Despite those efforts, the two sides have remained firm in their positions. The president has repeatedly reaffirmed his commitment to funding the border wall since the shutdown began.

“President Trump has the power to stop hurting the country by re-opening the government and ending the Trump shutdown,” Schumer and Pelosi said in a statement earlier in the day on Tuesday. “Democrats and an increasing number of Republicans in Congress have repeatedly urged the president and Leader McConnell to end the Trump shutdown and re-open the government while Congress debates the president’s expensive and ineffective wall.”

The Democratic leaders argued that the president’s address on Tuesday night is likely to be filled with malice and misinformation based on past statements. Democrats, they added, must immediately be given equal airtime to respond to what he said during the address.

“Unfortunately, President Trump keeps rejecting the bipartisan House-passed bills, which have already received strong bipartisan support in the Senate, to re-open the government,” Schumer and Pelosi also said. “Instead, he is still demanding that American taxpayers pay at least $5.7 billion for his wall, which can’t pass either chamber of Congress, and of course Mexico is not paying for.”

Related: Trump Plans Southern Border Trip Amid Government Shutdown

House Democrats have made a few attempts of their own to end the shutdown.

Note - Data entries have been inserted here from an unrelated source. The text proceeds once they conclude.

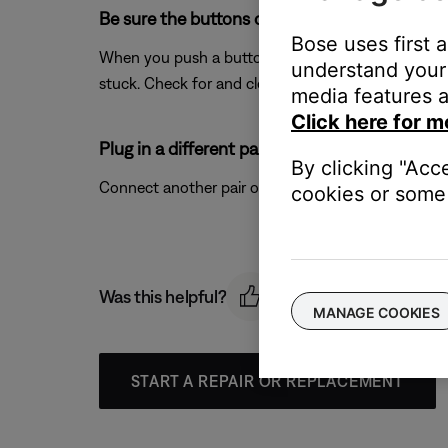
Be sure the buttons on your product are not 
Bose uses first 
When you push a button on your product, you should 
understand your 
stuck. Check for and clean any debris around the b
media features a
Click here for m
Plug in a different pair of headphones.
By clicking "Acc
Connect another pair of headphones to the audio dev
cookies or some 
Was this helpful?
MANAGE COOKIES
START A REPAIR OR REPLACEMENT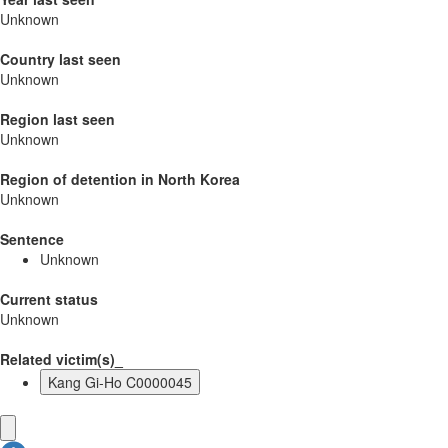
Unknown
Country last seen
Unknown
Region last seen
Unknown
Region of detention in North Korea
Unknown
Sentence
Unknown
Current status
Unknown
Related victim(s)_
Kang Gi-Ho C0000045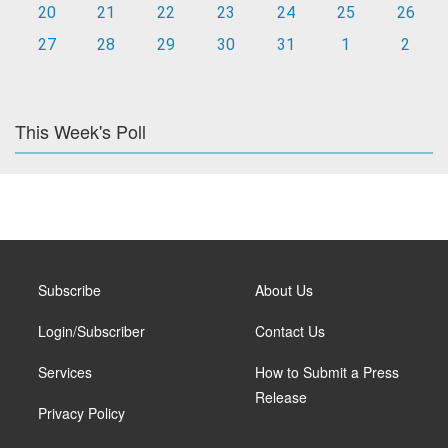
20
21
22
23
24
25
26
27
28
29
30
31
1
2
This Week's Poll
Subscribe
About Us
Login/Subscriber
Contact Us
Services
How to Submit a Press
Release
Privacy Policy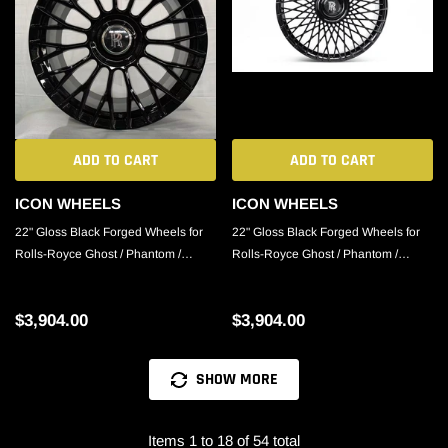
ADD TO CART
ADD TO CART
ICON WHEELS
ICON WHEELS
22" Gloss Black Forged Wheels for
22" Gloss Black Forged Wheels for
Rolls-Royce Ghost / Phantom /
Rolls-Royce Ghost / Phantom /
Cullinan
Cullinan
$3,904.00
$3,904.00
SHOW MORE
Items 1 to 18 of 54 total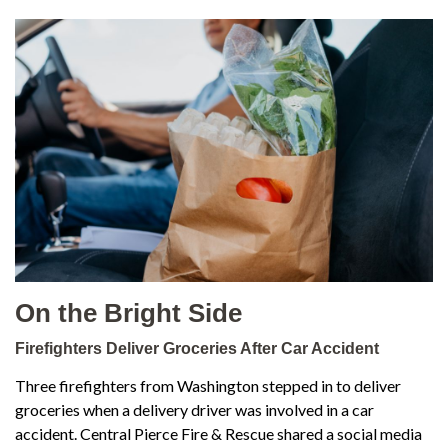
On the Bright Side
Firefighters Deliver Groceries After Car Accident
Three firefighters from Washington stepped in to deliver
groceries when a delivery driver was involved in a car
accident. Central Pierce Fire & Rescue shared a social media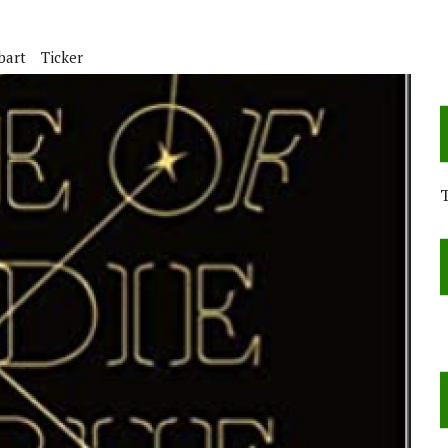
bart
Ticker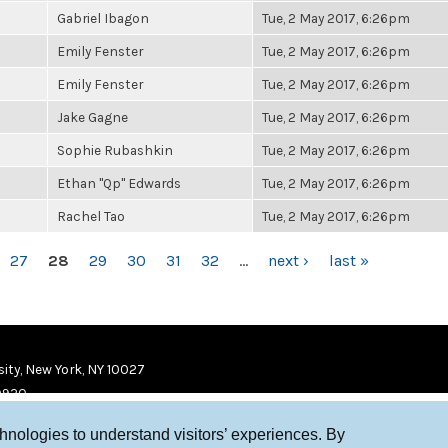
Gabriel Ibagon
Tue, 2 May 2017, 6:26pm
Emily Fenster
Tue, 2 May 2017, 6:26pm
Emily Fenster
Tue, 2 May 2017, 6:26pm
Jake Gagne
Tue, 2 May 2017, 6:26pm
Sophie Rubashkin
Tue, 2 May 2017, 6:26pm
Ethan "Qp" Edwards
Tue, 2 May 2017, 6:26pm
Rachel Tao
Tue, 2 May 2017, 6:26pm
27
28
29
30
31
32
…
next ›
last »
ity, New York, NY 10027
9920
chnologies to understand visitors’ experiences. By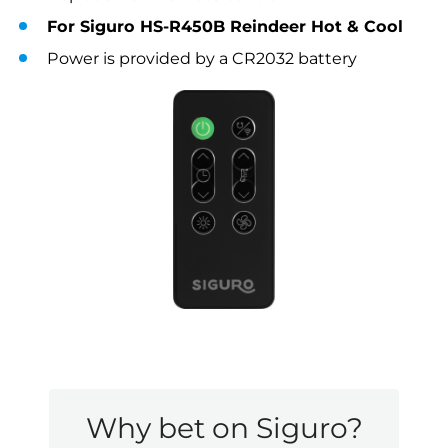
For Siguro HS-R450B Reindeer Hot & Cool
Power is provided by a CR2032 battery
Why bet on Siguro?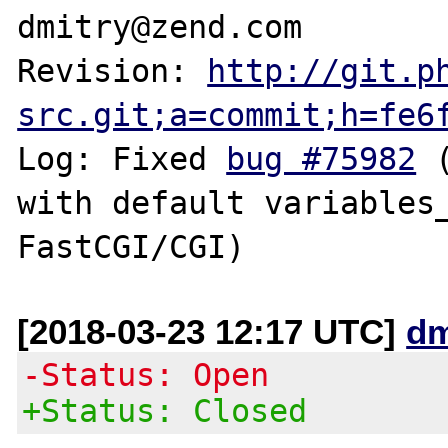
dmitry@zend.com

Revision: 
http://git.p
src.git;a=commit;h=fe6
Log: Fixed 
bug #75982
 
with default variables_
[2018-03-23 12:17 UTC]
dm
-Status: Open
+Status: Closed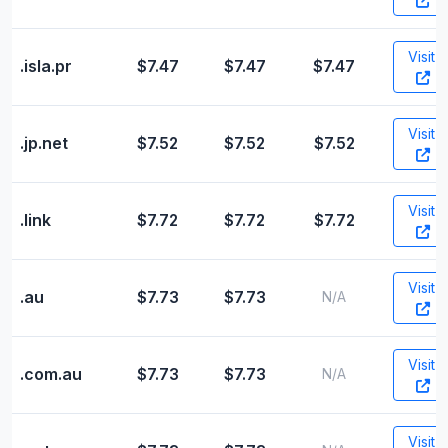
Visit
.isla.pr
$7.47
$7.47
$7.47
Visit
.jp.net
$7.52
$7.52
$7.52
Visit
.link
$7.72
$7.72
$7.72
Visit
.au
$7.73
$7.73
N/A
Visit
.com.au
$7.73
$7.73
N/A
Visit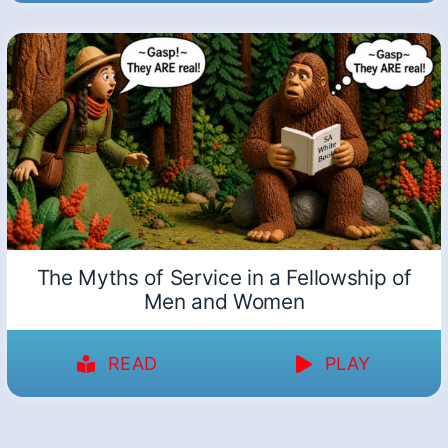
The Myths of Service in a Fellowship of
Men and Women
READ
PLAY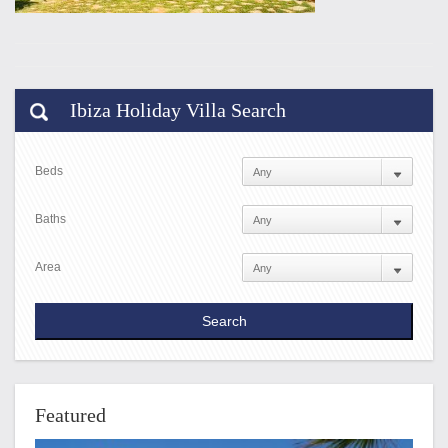
Ibiza Holiday Villa Search
Beds
Baths
Area
Featured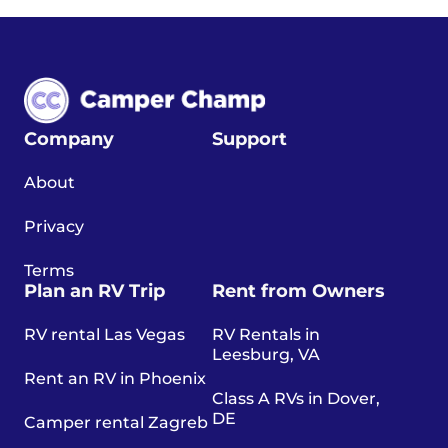
Company
Support
About
Privacy
Terms
Plan an RV Trip
Rent from Owners
RV rental Las Vegas
RV Rentals in
Leesburg, VA
Rent an RV in Phoenix
Class A RVs in Dover,
DE
Camper rental Zagreb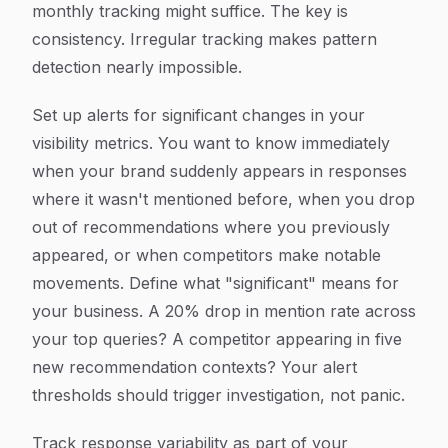
monthly tracking might suffice. The key is
consistency. Irregular tracking makes pattern
detection nearly impossible.
Set up alerts for significant changes in your
visibility metrics. You want to know immediately
when your brand suddenly appears in responses
where it wasn't mentioned before, when you drop
out of recommendations where you previously
appeared, or when competitors make notable
movements. Define what "significant" means for
your business. A 20% drop in mention rate across
your top queries? A competitor appearing in five
new recommendation contexts? Your alert
thresholds should trigger investigation, not panic.
Track response variability as part of your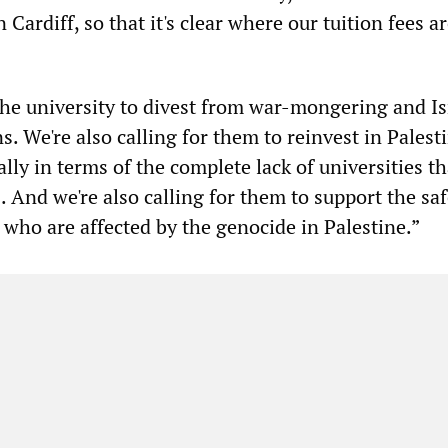
 Cardiff, so that it's clear where our tuition fees a
the university to divest from war-mongering and Is
s. We're also calling for them to reinvest in Palest
ally in terms of the complete lack of universities th
 And we're also calling for them to support the saf
 who are affected by the genocide in Palestine.”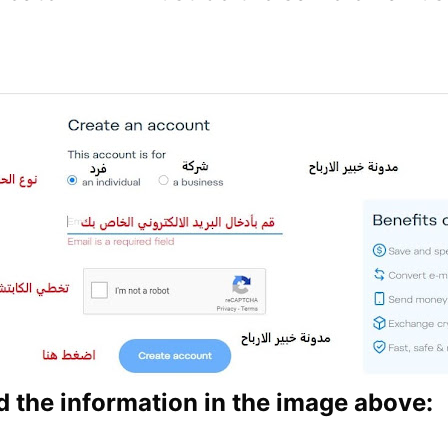
 the information in the image above: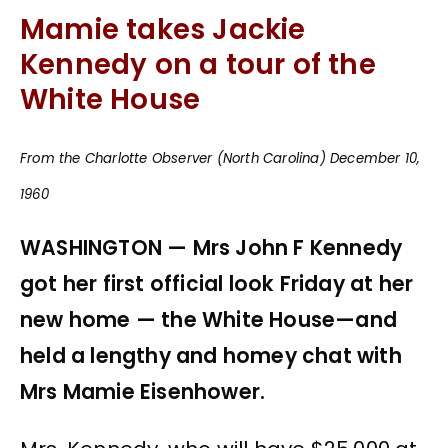
Mamie takes Jackie
Kennedy on a tour of the
White House
From the Charlotte Observer (North Carolina) December 10,
1960
WASHINGTON — Mrs John F Kennedy
got her first official look Friday at her
new home — the White House—and
held a lengthy and homey chat with
Mrs Mamie Eisenhower.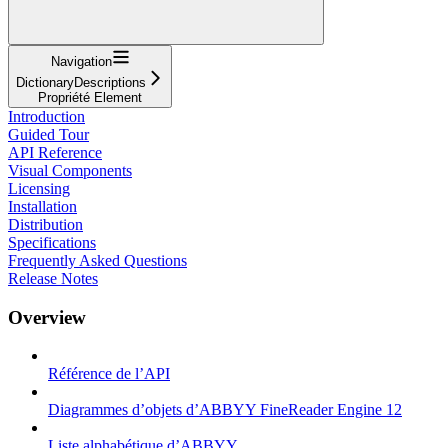
Navigation
DictionaryDescriptions
Propriété Element
Introduction
Guided Tour
API Reference
Visual Components
Licensing
Installation
Distribution
Specifications
Frequently Asked Questions
Release Notes
Overview
Référence de l’API
Diagrammes d’objets d’ABBYY FineReader Engine 12
Liste alphabétique d’ABBYY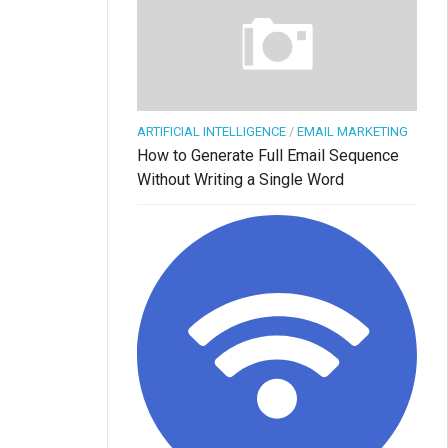
ARTIFICIAL INTELLIGENCE
/
EMAIL MARKETING
How to Generate Full Email Sequence
Without Writing a Single Word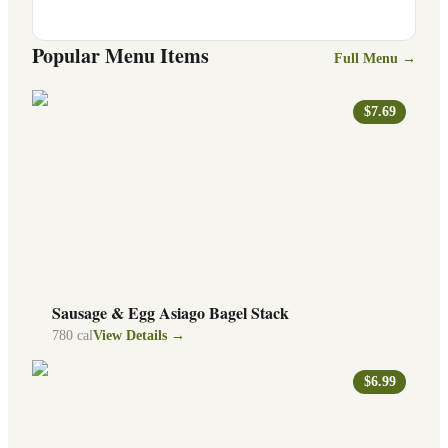
Popular Menu Items
Full Menu →
$7.69
Sausage & Egg Asiago Bagel Stack
780
cal
View Details →
$6.99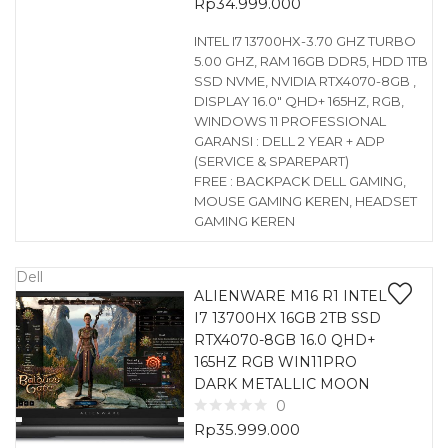
Rp
34.999.000
INTEL I7 13700HX-3.70 GHZ TURBO
5.00 GHZ, RAM 16GB DDR5, HDD 1TB
SSD NVME, NVIDIA RTX4070-8GB ,
DISPLAY 16.0″ QHD+ 165HZ, RGB,
WINDOWS 11 PROFESSIONAL
GARANSI : DELL 2 YEAR + ADP
(SERVICE & SPAREPART)
FREE : BACKPACK DELL GAMING,
MOUSE GAMING KEREN, HEADSET
GAMING KEREN
Dell
ALIENWARE M16 R1 INTEL
I7 13700HX 16GB 2TB SSD
RTX4070-8GB 16.0 QHD+
165HZ RGB WIN11PRO
DARK METALLIC MOON
0
Rp
35.999.000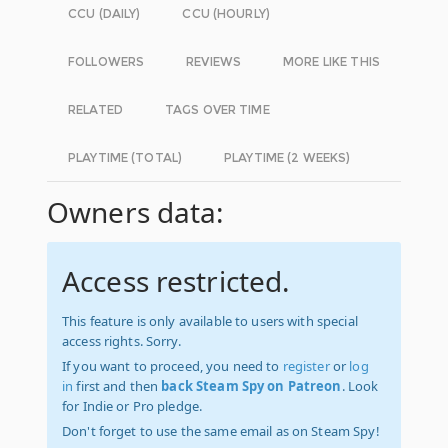
CCU (DAILY)
CCU (HOURLY)
FOLLOWERS
REVIEWS
MORE LIKE THIS
RELATED
TAGS OVER TIME
PLAYTIME (TOTAL)
PLAYTIME (2 WEEKS)
Owners data:
Access restricted.
This feature is only available to users with special
access rights. Sorry.
If you want to proceed, you need to
register
or
log
in
first and then
back Steam Spy on Patreon
. Look
for Indie or Pro pledge.
Don't forget to use the same email as on Steam Spy!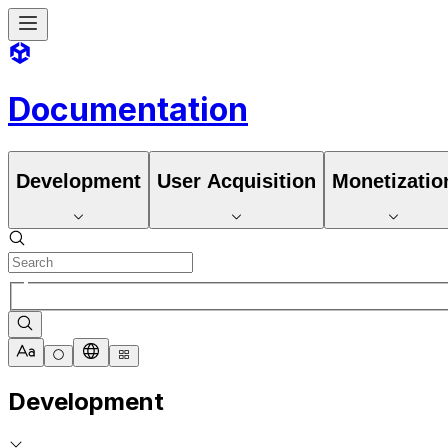
Documentation
Development
User Acquisition
Monetizatio
Development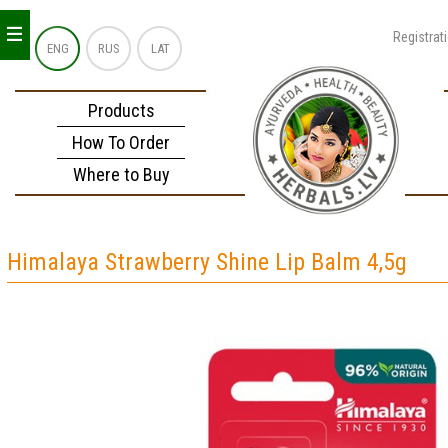
_
_
_
Registrat
ENG
RUS
LAT
Products
How To Order
Where to Buy
Himalaya Strawberry Shine Lip Balm 4,5g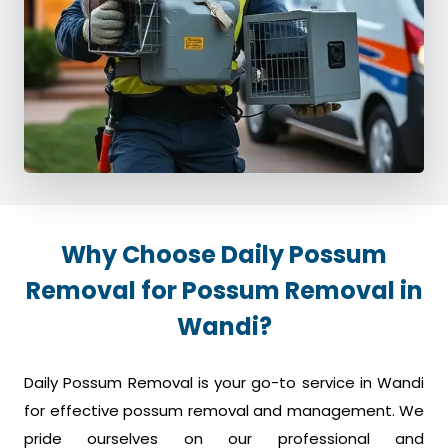
Why Choose Daily Possum
Removal for Possum Removal in
Wandi?
Daily Possum Removal is your go-to service in Wandi
for effective possum removal and management. We
pride ourselves on our professional and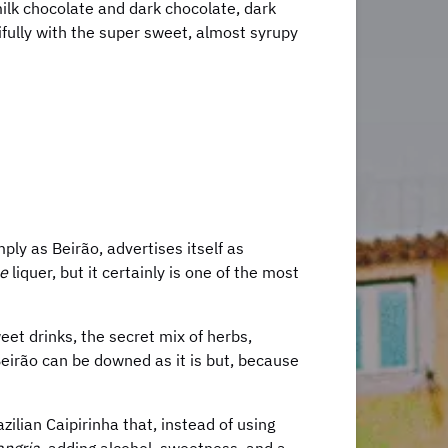
lk chocolate and dark chocolate, dark
fully with the super sweet, almost syrupy
ply as Beirão, advertises itself as
e
liquer, but it certainly is one of the most
weet drinks, the secret mix of herbs,
Beirão can be downed as it is but, because
zilian Caipirinha that, instead of using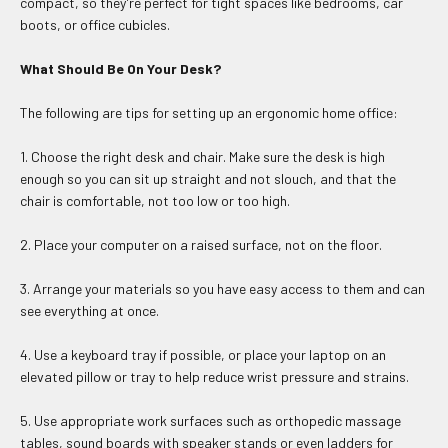
compact, so they're perfect for tight spaces like bedrooms, car
boots, or office cubicles.
What Should Be On Your Desk?
The following are tips for setting up an ergonomic home office:
1. Choose the right desk and chair. Make sure the desk is high
enough so you can sit up straight and not slouch, and that the
chair is comfortable, not too low or too high.
2. Place your computer on a raised surface, not on the floor.
3. Arrange your materials so you have easy access to them and can
see everything at once.
4. Use a keyboard tray if possible, or place your laptop on an
elevated pillow or tray to help reduce wrist pressure and strains.
5. Use appropriate work surfaces such as orthopedic massage
tables, sound boards with speaker stands or even ladders for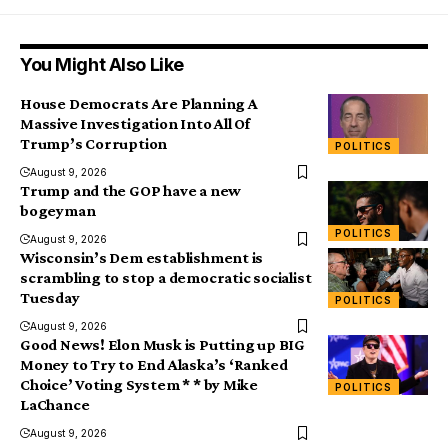
You Might Also Like
House Democrats Are Planning A
Massive Investigation Into All Of
Trump’s Corruption
POLITICS
August 9, 2026
Trump and the GOP have a new
bogeyman
POLITICS
August 9, 2026
Wisconsin’s Dem establishment is
scrambling to stop a democratic socialist
Tuesday
POLITICS
August 9, 2026
Good News! Elon Musk is Putting up BIG
Money to Try to End Alaska’s ‘Ranked
Choice’ Voting System * * by Mike
POLITICS
LaChance
August 9, 2026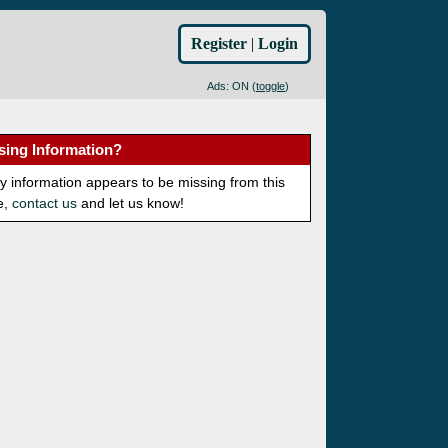
Register
|
Login
Ads: ON (
toggle
)
sing Information?
ny information appears to be missing from this
e,
contact us
and let us know!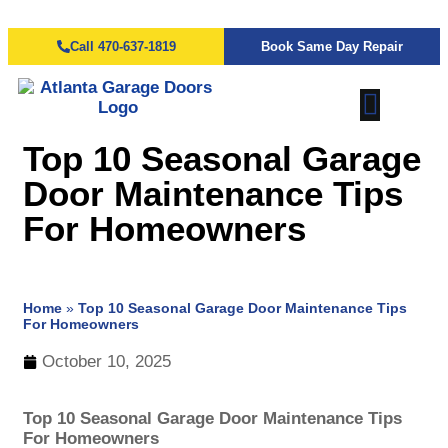
Call 470-637-1819
Book Same Day Repair
Top 10 Seasonal Garage
Door Maintenance Tips
For Homeowners
Home
»
Top 10 Seasonal Garage Door Maintenance Tips
For Homeowners
October 10, 2025
Top 10 Seasonal Garage Door Maintenance Tips
For Homeowners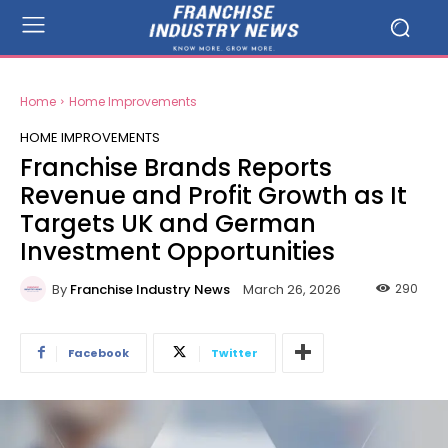
Home
Home Improvements
HOME IMPROVEMENTS
Franchise Brands Reports
Revenue and Profit Growth as It
Targets UK and German
Investment Opportunities
By
Franchise Industry News
290
March 26, 2026
Facebook
Twitter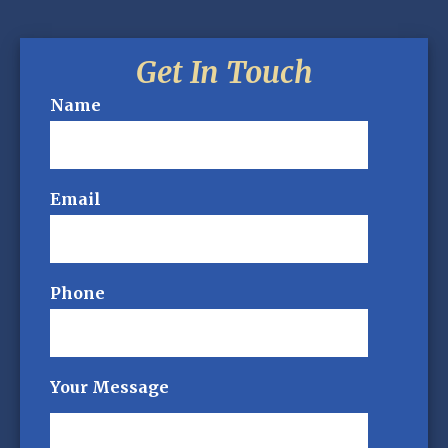
Get In Touch
Name
Email
Phone
Your Message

They passed two bills intended to fund most of the government while leaving room to debate border security. They later announced a plan to pass four separate appropriations bills. But without border wall funding, they are unlikely to get far unless the president caves in. Senate Majority Leader Mitch McConnell (R-Ky.) has said he wouldn’t bring up any bills the president wouldn’t sign.

Trump has since made clear he won’t sign anything that doesn’t include border wall funding including short-term bills.

Pelosi has argued that Senate Republicans should support the plan because it’s based on legislation they passed or advanced through committees.

The difference is those earlier proposals were passed in the hopes they would become law. Trump has since made clear he won’t sign anything that doesn’t include border wall funding including short-term bills.